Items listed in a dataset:

┄┄┄┄┄┄

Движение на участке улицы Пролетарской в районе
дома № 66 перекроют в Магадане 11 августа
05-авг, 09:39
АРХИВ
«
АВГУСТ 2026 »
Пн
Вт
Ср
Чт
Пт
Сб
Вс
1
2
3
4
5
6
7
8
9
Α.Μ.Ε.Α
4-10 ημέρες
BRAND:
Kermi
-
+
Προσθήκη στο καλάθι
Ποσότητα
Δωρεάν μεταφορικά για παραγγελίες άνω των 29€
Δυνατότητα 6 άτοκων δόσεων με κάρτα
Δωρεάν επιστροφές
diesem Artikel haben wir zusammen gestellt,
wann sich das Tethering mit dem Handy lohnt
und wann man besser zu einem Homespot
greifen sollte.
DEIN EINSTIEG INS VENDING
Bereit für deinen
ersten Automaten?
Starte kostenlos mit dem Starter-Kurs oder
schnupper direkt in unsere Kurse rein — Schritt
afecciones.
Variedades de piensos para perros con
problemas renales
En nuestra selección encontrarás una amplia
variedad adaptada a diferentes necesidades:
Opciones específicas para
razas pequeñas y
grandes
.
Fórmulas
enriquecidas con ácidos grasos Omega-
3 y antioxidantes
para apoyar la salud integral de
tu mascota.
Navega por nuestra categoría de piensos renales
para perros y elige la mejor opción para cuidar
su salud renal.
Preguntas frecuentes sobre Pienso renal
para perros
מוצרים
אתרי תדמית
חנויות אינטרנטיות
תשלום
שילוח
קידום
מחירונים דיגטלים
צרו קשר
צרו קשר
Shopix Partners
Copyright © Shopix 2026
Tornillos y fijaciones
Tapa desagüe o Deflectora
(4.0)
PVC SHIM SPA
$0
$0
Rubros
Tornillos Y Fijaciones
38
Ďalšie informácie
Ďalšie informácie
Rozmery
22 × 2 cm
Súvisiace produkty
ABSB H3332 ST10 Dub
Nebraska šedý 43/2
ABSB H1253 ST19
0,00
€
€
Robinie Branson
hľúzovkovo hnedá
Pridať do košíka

┄┄┄┄┄┄

# Work request
Exact copies of all the records are required.

# Solution for this problem
Движение на участке улицы Пролетарской в районе
дома № 66 перекроют в Магадане 11 августа
05-авг, 09:39
АРХИВ
«
АВГУСТ 2026 »
Пн
Вт
Ср
Чт
Пт
Сб
Вс
1
2
3
4
5
6
7
8
9
Α.Μ.Ε.Α
4-10 ημέρες
BRAND:
Kermi
-
+
Προσθήκη στο καλάθι
Ποσότητα
Δωρεάν μεταφορικά για παραγγελίες άνω των 29€
Δυνατότητα 6 άτοκων δόσεων με κάρτα
Δωρεάν επιστροφές
diesem Artikel haben wir zusammen gestellt,
wann sich das Tethering mit dem Handy lohnt
und wann man besser zu einem Homespot
greifen sollte.
DEIN EINSTIEG INS VENDING
Bereit für deinen
ersten Automaten?
Starte kostenlos mit dem Starter-Kurs oder
schnupper direkt in unsere Kurse rein — Schritt
afecciones.
Variedades de piensos para perros con
problemas renales
En nuestra selección encontrarás una amplia
variedad adaptada a diferentes necesidades:
Opciones específicas para
razas pequeñas y
grandes
.
Fórmulas
enriquecidas con ácidos grasos Omega-
3 y antioxidantes
para apoyar la salud integral de
tu mascota.
Navega por nuestra categoría de piensos renales
para perros y elige la mejor opción para cuidar
su salud renal.
Preguntas frecuentes sobre Pienso renal
para perros
מוצרים
אתרי תדמית
חנויות אינטרנטיות
תשלום
שילוח
קידום
מחירונים דיגטלים
צרו קשר
צרו קשר
Shopix Partners
Copyright © Shopix 2026
Tornillos y fijaciones
Tapa desagüe o Deflectora
(4.0)
PVC SHIM SPA
$0
$0
Rubros
Tornillos Y Fijaciones
38
Ďalšie informácie
Ďalšie informácie
Rozmery
22 × 2 cm
Súvisiace produkty
ABSB H3332 ST10 Dub
Nebraska šedý 43/2
ABSB H1253 ST19
0,00
€
€
Robinie Branson
hľúzovkovo hnedá
Pridať do košíka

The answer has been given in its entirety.